Friday, August 2, 2024

Review of HOW TO SLAY A NEPO BABY: Social Satire with Scares

August 1, 2024



One day, political scion Cass (Barbie Imperial) invited her group of spoiled rich kids for a trip to Sagada. They include CEO-to-be Ada (Sue Ramirez), depression-beset vegan Bella (Chaye Mogg), muscle-bound sex addict J (Naia Ching), and substance addict twins Kel (Ralph Gomez) and Sho (Phi Gomez). Much to the kids' annoyance, they will be chaperoned by Cass's strict and old-fashioned gay nanny Yayo (Phi Palmos).

At first, Alpha Habon's screenplay seemed to be a satiric take against the lifestyle of the privileged children of the  rich and famous parents. We see the deplorable way they dealt with the working class around them. With their limitless cash reserves, they believe that they can buy anything out or pay anything off. If money cannot do the talking, they would resort to threats and blackmail unafraid, knowing that their powerful parents would bail them out.  

However, during their first night in Sagada, something happened that took things to a sharp chilling turn. Its darkly comic tone then became darkly horrific. When they visited Yayo's home village Lunti, the atmosphere was unsettling from the get-go. Children with ominous shrill shrieking and voodoo-like rituals . Cass and pals could have skedaddled out of there right there and then, but of course, they stayed so we could have a movie. 

While Ada was a slimy and manipulative queen bee, quirky Sue Ramirez had the charm to pull this character off without totally turning you off against her.  Barbie Imperial's Cass was so wishy-washy, it is with her that audiences may feel more annoyed. The others had nothing much to do except be dumb jocks who can't feel the danger even if it was screaming at their faces. As the "gracious" host Yayo, Phi Palmos was an MVP in the ensemble. Characters like caretaker Gil (JC Gallano) and healer Inayon (Sue Prado) complicate the plot. 

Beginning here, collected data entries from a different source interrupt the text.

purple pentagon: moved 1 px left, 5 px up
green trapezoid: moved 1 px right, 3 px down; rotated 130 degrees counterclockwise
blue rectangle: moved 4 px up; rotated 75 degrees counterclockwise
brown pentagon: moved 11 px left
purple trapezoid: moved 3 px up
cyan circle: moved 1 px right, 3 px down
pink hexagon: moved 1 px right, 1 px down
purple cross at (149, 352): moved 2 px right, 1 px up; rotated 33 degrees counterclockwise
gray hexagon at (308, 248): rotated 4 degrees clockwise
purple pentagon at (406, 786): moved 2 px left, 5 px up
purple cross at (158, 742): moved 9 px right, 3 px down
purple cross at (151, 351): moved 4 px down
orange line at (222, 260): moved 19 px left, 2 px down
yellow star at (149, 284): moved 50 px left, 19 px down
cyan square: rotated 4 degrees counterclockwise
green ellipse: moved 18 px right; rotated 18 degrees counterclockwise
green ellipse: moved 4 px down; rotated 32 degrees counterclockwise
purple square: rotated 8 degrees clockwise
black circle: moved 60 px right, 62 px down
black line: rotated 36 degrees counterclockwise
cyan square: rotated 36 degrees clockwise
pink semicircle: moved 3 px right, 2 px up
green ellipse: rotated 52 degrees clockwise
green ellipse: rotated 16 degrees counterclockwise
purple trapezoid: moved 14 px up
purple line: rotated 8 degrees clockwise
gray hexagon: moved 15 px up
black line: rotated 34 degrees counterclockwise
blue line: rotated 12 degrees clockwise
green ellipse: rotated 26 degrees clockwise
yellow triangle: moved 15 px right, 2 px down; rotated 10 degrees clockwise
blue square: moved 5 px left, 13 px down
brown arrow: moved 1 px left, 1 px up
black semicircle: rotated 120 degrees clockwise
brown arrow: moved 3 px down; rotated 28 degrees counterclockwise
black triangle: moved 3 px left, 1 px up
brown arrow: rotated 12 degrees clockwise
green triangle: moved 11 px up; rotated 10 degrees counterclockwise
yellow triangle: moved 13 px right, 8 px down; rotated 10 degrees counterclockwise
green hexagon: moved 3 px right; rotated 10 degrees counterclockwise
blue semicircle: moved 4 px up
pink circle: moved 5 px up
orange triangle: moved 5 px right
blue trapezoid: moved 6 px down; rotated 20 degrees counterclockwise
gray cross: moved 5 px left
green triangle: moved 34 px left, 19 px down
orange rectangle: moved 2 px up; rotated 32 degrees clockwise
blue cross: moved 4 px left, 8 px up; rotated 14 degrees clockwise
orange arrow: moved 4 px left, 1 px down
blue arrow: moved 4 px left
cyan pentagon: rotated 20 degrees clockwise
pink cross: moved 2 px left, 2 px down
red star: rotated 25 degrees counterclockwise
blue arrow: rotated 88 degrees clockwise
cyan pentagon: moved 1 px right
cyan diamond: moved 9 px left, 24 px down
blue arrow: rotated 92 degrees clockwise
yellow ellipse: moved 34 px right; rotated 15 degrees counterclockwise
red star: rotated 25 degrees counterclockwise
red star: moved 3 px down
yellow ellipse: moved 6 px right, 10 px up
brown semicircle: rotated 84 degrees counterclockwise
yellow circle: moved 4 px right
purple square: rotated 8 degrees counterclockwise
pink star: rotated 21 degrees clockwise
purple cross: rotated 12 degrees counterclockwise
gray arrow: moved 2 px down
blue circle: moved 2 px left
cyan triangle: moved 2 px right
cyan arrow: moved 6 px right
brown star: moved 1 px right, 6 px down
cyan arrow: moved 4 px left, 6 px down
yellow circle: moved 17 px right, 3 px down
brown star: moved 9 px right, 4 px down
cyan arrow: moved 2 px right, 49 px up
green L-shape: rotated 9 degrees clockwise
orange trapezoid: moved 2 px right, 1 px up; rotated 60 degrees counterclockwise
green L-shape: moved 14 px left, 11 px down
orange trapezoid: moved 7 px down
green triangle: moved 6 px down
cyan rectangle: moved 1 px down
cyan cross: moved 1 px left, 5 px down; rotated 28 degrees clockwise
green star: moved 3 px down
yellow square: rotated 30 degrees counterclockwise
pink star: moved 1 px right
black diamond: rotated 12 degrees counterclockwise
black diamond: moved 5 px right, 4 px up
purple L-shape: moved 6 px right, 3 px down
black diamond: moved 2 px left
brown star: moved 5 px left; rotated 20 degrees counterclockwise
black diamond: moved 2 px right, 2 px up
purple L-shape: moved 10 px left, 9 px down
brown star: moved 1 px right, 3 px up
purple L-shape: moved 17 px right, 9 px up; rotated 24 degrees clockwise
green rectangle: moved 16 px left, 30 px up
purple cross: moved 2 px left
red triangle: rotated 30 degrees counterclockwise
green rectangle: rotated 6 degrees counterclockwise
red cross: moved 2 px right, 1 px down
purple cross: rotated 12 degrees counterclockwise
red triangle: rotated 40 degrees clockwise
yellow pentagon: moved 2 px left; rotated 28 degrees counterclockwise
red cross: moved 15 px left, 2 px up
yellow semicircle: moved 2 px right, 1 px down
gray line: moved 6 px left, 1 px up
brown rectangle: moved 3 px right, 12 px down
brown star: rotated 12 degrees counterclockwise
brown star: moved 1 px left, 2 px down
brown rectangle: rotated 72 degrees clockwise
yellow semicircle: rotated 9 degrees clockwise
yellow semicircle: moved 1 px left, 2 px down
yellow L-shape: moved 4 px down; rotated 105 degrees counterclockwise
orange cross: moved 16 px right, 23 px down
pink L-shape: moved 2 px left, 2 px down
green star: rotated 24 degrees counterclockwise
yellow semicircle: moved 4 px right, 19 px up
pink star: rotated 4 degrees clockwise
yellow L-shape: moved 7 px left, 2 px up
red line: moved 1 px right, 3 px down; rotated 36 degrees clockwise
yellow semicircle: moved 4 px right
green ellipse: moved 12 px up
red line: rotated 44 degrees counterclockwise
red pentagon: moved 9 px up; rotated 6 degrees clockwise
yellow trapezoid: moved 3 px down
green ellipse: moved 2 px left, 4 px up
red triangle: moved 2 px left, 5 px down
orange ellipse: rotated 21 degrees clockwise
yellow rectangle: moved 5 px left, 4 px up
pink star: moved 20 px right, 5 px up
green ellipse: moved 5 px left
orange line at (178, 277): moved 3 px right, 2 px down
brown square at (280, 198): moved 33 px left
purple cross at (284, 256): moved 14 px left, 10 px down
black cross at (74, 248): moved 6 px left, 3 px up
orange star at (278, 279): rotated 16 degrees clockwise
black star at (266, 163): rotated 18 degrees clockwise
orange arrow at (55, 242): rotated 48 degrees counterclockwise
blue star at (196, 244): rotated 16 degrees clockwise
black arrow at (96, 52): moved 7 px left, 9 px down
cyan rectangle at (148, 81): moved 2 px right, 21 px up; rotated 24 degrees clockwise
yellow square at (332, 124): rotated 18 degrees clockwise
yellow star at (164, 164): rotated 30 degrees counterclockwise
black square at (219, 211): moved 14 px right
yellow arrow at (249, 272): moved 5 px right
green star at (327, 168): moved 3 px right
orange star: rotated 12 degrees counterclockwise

Director Rod Marmol ("Cuddle Weather," "The Cheating Game") helms a true horror for the first time. He did creditably most of the way, but faltered at the ending, with a jarring jump in action where a chunk of the climax skipped making things worse. With all those pastel flowers he used in the Lunti, Ari Aster's "Midsommar" (2019) seemed to be on his mind. To earn a less-restrictive R-13 rating, all of the cuss words were obviously skipped. 6/10.